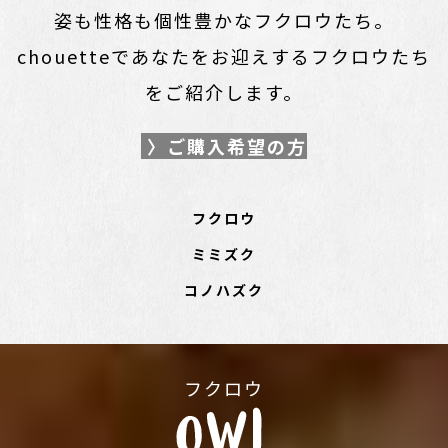
姿も性格も個性豊かなフクロウたち。
chouetteであなたをお迎えするフクロウたち
をご紹介します。
〉ご購入希望の方
フクロウ
ミミズク
コノハズク
フクロウ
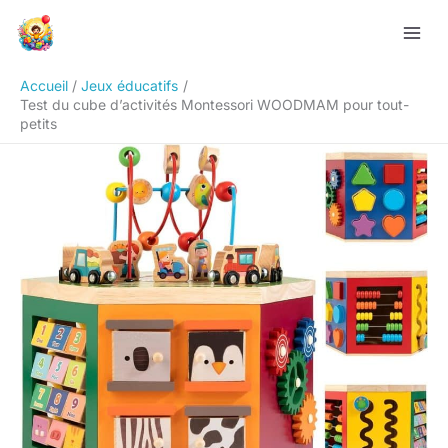
Aller
Rechercher
au
contenu
Accueil
Jeux éducatifs
Test du cube d’activités Montessori WOODMAM pour tout-
petits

Aim of the exercise | From the first record to the last, copy everything exactly except the pictures.

Solution |
姿も性格も個性豊かなフクロウたち。
chouetteであなたをお迎えするフクロウたち
をご紹介します。
〉ご購入希望の方
フクロウ
ミミズク
コノハズク
フクロウ
Aller
Rechercher
au
contenu
Accueil
Jeux éducatifs
Test du cube d’activités Montessori WOODMAM pour tout-
petits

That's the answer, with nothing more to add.